Supplied passage below:
14.9 Combining Big-oh Without Woe as we saw in 15-122 two functions in O(n) run consecutively (one after the other) are O(n + n) or O(2n) which is O(n) since constants don't matter, like f(5k + 4) is really f(k). A function f(n) that invokes z(n) in each of it's steps is O(n x n) or O(n²).

Before we look at the big-O lab let's learn some more about recurrences so we 'can feel them in our bones' as suggested by Prof K in the last lecture. I'm going to use Part V Recurrences from MIT's Mathematics for Computer Science(mcs) free book, starting on page 993 and read only up to page 1001 as cs019 will cover the analysis later (Akra-Bazzi formula/asymptotic solution) in future lectures. For now we're going to read the intro of the Tower of Hanoi, and the steps they do to solve the recurrence for merge sort.
End of Supplied passage.
Problem A.
Could you switch "Instagram" to "TikTok" in the records from their first line through the line containing "Porträt Helmut Schmidt" and give those lines again with nothing else changed?
The text and the records come from unrelated sources.
Supplied records below:
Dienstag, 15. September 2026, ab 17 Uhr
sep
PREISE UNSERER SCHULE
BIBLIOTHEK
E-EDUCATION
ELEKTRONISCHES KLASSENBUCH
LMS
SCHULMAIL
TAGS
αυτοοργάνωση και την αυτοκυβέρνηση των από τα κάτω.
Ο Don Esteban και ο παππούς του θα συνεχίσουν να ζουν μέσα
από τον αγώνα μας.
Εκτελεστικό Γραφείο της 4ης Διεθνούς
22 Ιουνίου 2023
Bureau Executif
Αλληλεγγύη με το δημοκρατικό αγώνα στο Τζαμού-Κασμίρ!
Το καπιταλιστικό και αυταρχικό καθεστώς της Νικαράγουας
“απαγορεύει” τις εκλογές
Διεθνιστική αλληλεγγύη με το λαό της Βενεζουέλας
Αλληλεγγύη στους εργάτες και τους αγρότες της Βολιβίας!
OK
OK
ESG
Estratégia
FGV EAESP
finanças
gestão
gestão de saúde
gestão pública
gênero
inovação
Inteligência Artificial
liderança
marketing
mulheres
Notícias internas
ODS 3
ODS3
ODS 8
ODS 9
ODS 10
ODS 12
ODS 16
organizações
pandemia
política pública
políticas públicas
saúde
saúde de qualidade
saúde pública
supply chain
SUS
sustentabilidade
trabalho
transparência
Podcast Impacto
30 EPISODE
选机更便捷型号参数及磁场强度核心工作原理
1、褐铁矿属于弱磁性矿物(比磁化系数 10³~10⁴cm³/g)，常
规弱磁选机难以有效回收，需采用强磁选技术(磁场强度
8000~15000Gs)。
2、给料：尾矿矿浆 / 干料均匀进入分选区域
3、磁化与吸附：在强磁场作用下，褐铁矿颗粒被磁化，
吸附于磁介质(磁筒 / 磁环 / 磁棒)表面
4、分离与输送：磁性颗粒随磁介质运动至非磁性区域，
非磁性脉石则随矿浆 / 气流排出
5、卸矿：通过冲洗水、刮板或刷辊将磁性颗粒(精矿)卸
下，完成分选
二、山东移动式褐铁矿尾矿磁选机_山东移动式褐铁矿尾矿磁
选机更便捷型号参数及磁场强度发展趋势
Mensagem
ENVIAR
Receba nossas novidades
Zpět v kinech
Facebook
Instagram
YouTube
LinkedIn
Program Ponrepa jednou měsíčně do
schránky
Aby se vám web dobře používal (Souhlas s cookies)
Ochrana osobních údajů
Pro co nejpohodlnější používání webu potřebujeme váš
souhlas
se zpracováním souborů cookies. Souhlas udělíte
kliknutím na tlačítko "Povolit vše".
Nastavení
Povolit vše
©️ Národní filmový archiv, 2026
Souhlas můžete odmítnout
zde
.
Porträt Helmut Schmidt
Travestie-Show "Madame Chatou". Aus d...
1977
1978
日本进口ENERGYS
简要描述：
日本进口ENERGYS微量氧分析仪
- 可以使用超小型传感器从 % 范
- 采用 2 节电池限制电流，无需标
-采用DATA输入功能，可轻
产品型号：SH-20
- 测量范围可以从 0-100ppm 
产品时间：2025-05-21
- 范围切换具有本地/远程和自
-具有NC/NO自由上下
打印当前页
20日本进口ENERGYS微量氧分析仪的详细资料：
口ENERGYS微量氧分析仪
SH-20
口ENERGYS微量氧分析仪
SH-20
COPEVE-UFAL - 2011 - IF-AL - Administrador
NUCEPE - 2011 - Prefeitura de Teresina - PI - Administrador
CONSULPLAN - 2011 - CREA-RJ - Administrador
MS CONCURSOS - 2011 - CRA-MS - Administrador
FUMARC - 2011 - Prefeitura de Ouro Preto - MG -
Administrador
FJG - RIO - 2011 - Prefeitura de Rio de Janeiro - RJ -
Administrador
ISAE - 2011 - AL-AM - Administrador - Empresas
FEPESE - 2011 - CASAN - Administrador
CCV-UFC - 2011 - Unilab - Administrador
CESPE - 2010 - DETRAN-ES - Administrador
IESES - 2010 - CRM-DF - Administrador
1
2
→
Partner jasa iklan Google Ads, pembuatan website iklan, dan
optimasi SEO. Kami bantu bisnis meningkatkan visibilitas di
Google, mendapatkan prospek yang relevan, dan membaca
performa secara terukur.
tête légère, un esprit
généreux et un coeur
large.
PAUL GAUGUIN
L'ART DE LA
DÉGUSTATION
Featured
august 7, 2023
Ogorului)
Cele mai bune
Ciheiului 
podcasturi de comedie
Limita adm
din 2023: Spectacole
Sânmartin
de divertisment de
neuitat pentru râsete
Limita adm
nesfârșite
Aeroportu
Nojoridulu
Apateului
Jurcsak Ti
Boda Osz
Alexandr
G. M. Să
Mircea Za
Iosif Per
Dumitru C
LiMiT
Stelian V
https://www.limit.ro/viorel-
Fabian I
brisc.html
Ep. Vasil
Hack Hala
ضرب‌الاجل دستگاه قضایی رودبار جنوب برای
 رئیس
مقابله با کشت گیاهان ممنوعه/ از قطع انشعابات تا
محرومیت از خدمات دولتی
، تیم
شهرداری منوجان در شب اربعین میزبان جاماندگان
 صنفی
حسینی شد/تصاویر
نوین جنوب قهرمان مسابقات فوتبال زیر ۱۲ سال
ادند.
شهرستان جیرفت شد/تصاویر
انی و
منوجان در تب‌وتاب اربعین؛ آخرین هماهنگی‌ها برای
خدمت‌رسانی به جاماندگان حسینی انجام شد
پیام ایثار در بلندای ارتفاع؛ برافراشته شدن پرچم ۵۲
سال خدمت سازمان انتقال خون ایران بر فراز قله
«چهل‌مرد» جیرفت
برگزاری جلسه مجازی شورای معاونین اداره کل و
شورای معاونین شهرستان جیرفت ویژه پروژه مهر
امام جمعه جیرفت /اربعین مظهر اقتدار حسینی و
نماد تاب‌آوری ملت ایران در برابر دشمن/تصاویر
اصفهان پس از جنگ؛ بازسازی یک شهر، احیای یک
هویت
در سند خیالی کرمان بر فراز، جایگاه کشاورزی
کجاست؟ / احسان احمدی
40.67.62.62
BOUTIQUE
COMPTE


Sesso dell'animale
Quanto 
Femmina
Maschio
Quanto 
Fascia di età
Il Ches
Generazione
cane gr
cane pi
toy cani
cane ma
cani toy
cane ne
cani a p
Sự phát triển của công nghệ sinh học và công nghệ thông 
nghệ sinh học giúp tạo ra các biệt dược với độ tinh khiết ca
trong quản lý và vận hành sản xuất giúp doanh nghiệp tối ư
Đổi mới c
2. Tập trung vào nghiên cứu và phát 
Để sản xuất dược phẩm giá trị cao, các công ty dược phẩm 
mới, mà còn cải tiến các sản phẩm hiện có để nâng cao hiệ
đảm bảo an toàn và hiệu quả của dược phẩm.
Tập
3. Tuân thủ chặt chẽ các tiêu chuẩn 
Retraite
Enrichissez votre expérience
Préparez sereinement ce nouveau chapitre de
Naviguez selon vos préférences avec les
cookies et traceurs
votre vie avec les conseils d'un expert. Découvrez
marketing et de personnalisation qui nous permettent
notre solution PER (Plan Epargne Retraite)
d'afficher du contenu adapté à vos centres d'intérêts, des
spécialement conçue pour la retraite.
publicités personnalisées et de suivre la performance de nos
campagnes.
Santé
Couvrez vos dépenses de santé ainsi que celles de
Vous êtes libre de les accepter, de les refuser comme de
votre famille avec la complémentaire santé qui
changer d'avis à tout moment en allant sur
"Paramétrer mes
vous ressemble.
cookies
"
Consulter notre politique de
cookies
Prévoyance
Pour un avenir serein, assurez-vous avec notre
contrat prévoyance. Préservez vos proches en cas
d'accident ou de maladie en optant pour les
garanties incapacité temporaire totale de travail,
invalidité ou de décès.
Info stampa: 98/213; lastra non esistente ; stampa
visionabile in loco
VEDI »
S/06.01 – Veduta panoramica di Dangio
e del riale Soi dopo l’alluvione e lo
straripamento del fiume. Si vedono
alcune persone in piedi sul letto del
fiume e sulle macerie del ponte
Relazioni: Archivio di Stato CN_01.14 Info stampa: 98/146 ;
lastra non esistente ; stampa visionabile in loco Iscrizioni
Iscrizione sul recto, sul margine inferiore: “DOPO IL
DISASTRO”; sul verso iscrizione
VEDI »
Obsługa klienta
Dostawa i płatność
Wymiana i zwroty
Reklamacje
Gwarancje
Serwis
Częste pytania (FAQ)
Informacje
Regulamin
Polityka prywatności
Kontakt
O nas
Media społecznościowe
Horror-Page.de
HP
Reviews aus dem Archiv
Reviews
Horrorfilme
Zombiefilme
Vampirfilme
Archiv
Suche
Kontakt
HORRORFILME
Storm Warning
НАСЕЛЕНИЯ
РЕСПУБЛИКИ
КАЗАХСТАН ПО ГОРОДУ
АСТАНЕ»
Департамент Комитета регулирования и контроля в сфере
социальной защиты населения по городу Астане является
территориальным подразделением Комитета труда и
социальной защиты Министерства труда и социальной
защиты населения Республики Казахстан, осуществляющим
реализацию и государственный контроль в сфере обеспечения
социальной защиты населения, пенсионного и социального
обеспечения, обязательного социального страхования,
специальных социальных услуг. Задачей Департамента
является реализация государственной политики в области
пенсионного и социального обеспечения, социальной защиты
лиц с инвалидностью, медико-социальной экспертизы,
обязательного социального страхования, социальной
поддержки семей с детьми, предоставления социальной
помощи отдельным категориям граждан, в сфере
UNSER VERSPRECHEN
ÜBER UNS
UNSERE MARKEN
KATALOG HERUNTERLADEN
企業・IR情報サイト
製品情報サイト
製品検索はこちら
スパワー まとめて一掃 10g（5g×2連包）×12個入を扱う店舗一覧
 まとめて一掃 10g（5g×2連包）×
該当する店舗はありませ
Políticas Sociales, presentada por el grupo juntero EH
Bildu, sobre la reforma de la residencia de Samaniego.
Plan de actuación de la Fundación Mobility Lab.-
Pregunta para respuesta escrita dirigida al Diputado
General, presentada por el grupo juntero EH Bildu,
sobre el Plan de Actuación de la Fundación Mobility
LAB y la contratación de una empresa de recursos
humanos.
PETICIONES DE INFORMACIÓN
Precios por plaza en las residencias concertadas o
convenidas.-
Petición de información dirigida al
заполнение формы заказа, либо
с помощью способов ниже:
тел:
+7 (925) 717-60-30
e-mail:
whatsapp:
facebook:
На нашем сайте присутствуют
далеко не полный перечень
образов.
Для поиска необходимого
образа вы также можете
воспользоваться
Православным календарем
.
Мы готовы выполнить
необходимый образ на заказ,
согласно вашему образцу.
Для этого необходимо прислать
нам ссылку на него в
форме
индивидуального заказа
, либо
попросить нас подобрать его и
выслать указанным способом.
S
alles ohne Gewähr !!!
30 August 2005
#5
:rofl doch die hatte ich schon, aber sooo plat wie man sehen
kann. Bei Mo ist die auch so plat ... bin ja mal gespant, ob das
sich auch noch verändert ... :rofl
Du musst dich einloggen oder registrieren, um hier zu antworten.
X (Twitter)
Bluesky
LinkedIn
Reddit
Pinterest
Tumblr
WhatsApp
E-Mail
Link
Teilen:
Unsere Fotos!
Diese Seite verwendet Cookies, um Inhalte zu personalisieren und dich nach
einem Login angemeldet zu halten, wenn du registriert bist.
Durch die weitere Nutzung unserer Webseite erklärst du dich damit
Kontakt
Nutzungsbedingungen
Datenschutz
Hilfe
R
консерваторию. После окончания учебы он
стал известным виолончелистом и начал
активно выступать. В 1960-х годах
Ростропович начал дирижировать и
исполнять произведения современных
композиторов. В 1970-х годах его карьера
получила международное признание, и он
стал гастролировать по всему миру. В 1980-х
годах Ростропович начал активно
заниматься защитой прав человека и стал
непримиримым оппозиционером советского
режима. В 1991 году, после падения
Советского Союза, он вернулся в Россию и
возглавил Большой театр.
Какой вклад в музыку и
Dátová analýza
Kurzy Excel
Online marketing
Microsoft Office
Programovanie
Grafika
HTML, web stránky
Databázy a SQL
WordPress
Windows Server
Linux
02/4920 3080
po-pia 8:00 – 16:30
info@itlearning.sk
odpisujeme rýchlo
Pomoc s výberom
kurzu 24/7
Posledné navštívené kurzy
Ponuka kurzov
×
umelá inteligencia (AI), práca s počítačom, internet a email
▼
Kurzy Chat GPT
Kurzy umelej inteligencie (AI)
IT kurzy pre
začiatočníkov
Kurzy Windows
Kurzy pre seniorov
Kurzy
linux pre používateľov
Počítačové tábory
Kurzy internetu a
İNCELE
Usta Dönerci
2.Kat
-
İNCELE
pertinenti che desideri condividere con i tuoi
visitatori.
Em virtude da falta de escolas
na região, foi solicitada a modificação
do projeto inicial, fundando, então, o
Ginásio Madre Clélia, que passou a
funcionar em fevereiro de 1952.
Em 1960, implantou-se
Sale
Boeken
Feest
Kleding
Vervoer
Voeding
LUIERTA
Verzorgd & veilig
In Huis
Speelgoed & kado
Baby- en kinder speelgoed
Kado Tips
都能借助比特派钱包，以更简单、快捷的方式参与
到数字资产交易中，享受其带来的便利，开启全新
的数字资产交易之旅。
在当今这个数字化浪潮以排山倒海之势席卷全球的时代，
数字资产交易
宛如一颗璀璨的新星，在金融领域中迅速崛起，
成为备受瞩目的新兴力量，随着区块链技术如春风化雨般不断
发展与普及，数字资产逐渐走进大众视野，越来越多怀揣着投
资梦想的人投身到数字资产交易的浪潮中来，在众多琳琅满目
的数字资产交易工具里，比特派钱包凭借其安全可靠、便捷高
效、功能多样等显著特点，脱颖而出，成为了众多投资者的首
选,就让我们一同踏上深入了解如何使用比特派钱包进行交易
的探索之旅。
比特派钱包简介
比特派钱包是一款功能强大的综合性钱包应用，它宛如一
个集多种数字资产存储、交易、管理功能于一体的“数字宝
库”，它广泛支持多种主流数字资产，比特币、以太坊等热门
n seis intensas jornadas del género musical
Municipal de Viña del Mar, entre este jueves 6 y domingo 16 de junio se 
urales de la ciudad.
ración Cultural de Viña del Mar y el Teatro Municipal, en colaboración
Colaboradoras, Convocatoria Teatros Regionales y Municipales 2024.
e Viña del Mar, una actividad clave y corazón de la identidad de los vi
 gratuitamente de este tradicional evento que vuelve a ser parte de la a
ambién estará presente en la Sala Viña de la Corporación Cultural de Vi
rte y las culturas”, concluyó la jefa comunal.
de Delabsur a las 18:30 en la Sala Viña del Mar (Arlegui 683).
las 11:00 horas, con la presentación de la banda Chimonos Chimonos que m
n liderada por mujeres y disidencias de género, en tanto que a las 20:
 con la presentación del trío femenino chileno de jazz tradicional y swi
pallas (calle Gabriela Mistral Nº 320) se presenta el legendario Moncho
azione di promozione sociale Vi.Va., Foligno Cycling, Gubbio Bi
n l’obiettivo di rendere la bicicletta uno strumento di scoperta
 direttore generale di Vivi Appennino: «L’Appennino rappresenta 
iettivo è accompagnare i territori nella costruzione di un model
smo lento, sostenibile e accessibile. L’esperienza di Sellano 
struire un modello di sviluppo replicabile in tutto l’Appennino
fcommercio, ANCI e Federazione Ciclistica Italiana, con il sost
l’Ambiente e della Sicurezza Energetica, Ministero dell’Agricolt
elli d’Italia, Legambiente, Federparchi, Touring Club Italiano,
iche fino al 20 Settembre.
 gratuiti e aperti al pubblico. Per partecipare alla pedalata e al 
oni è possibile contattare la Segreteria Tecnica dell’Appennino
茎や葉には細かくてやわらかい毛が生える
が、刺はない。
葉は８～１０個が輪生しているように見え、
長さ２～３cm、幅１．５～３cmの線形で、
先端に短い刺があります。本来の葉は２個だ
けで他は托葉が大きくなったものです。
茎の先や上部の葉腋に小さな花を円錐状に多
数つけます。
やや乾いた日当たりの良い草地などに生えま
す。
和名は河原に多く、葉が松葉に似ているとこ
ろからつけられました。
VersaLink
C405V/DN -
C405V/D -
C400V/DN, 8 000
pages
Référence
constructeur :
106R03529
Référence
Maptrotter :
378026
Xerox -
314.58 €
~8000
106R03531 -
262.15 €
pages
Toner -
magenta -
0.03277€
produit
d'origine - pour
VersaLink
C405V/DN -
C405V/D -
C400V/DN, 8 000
End of Supplied records.
Problem B.
Can you give the passage on combining big-O word for word?

Exercise solution A.
Dienstag, 15. September 2026, ab 17 Uhr
sep
PREISE UNSERER SCHULE
BIBLIOTHEK
E-EDUCATION
ELEKTRONISCHES KLASSENBUCH
LMS
SCHULMAIL
TAGS
αυτοοργάνωση και την αυτοκυβέρνηση των από τα κάτω.
Ο Don Esteban και ο παππούς του θα συνεχίσουν να ζουν μέσα
από τον αγώνα μας.
Εκτελεστικό Γραφείο της 4ης Διεθνούς
22 Ιουνίου 2023
Bureau Executif
Αλληλεγγύη με το δημοκρατικό αγώνα στο Τζαμού-Κασμίρ!
Το καπιταλιστικό και αυταρχικό καθεστώς της Νικαράγουας
“απαγορεύει” τις εκλογές
Διεθνιστική αλληλεγγύη με το λαό της Βενεζουέλας
Αλληλεγγύη στους εργάτες και τους αγρότες της Βολιβίας!
OK
OK
ESG
Estratégia
FGV EAESP
finanças
gestão
gestão de saúde
gestão pública
gênero
inovação
Inteligência Artificial
liderança
marketing
mulheres
Notícias internas
ODS 3
ODS3
ODS 8
ODS 9
ODS 10
ODS 12
ODS 16
organizações
pandemia
política pública
políticas públicas
saúde
saúde de qualidade
saúde pública
supply chain
SUS
sustentabilidade
trabalho
transparência
Podcast Impacto
30 EPISODE
选机更便捷型号参数及磁场强度核心工作原理
1、褐铁矿属于弱磁性矿物(比磁化系数 10³~10⁴cm³/g)，常
规弱磁选机难以有效回收，需采用强磁选技术(磁场强度
8000~15000Gs)。
2、给料：尾矿矿浆 / 干料均匀进入分选区域
3、磁化与吸附：在强磁场作用下，褐铁矿颗粒被磁化，
吸附于磁介质(磁筒 / 磁环 / 磁棒)表面
4、分离与输送：磁性颗粒随磁介质运动至非磁性区域，
非磁性脉石则随矿浆 / 气流排出
5、卸矿：通过冲洗水、刮板或刷辊将磁性颗粒(精矿)卸
下，完成分选
二、山东移动式褐铁矿尾矿磁选机_山东移动式褐铁矿尾矿磁
选机更便捷型号参数及磁场强度发展趋势
Mensagem
ENVIAR
Receba nossas novidades
Zpět v kinech
Facebook
TikTok
YouTube
LinkedIn
Program Ponrepa jednou měsíčně do
schránky
Aby se vám web dobře používal (Souhlas s cookies)
Ochrana osobních údajů
Pro co nejpohodlnější používání webu potřebujeme váš
souhlas
se zpracováním souborů cookies. Souhlas udělíte
kliknutím na tlačítko "Povolit vše".
Nastavení
Povolit vše
©️ Národní filmový archiv, 2026
Souhlas můžete odmítnout
zde
.
Porträt Helmut Schmidt

Exercise solution B.
14.9 Combining Big-oh Without Woe as we saw in 15-122 two functions in O(n) run consecutively (one after the other) are O(n + n) or O(2n) which is O(n) since constants don't matter, like f(5k + 4) is really f(k). A function f(n) that invokes z(n) in each of it's steps is O(n x n) or O(n²).

Before we look at the big-O lab let's learn some more about recurrences so we 'can feel them in our bones' as suggested by Prof K in the last lecture. I'm going to use Part V Recurrences from MIT's Mathematics for Computer Science(mcs) free book, starting on page 993 and read only up to page 1001 as cs019 will cover the analysis later (Akra-Bazzi formula/asymptotic solution) in future lectures. For now we're going to read the intro of the Tower of Hanoi, and the steps they do to solve the recurrence for merge sort.